Friday, January 13, 2006

A "bad apple?"

Speaking of Rumsfeld's legacy, for someone so exonerated by any number of Pentagon sponsored "investigations" of prisoner abuse at Guantanamo and Abu Ghraib, isn't it odd he'd take the equivalent of "the fifth?"

WASHINGTON - An Army general who was in charge of the Abu Ghraib and Guantanamo Bay prisons has refused to testify against two soldiers accused of siccing dogs on Iraqi detainees.

Maj. Gen. Geoffrey Miller on Tuesday invoked the military's version of the Fifth Amendment right against self-incrimination in the prosecutions of Sgts. Michael Smith and Santos Cardona. The two say they simply followed orders.

Miller's lawyer, Maj. Michelle Crawford, said he refused to testify because he had answered similar questions already in congressional hearings and other abuse cases.
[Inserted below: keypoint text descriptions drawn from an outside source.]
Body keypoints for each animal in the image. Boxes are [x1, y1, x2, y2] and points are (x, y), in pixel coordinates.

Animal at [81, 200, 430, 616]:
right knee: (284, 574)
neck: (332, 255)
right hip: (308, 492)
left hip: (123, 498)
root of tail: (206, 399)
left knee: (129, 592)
But experts said Miller likely fears prosecution for ordering the use of dogs or he would help the soldiers by testifying.

"What's he afraid of if he's already answered the questions?" said Geoff Corn, a former Army prosecutor.
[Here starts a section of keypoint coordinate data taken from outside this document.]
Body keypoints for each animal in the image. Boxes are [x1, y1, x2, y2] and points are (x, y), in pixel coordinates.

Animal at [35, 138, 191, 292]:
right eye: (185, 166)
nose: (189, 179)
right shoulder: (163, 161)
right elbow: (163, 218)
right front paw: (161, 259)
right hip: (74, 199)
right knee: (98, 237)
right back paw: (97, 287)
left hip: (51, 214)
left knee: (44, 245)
Eugene Fidell, president of the National Institute of Military Justice, called Miller's move "extremely rare."

A Texan fond of golf and ostrich-leather cowboy boots, Miller commanded the detention center at Guantanamo Bay in Cuba in 2003. During his tenure, he had Capt. James Yee, a Muslim chaplain wrongly suspected of espionage, jailed incommunicado for 76 days.

Pentagon brass later sent Miller to improve intelligence gathering at Abu Ghraib prison in Iraq, and in 2004 he took over running the prison system.

I wonder if he's protecting not only his own ostrich-leather shod hide, but an entire chain-of-command?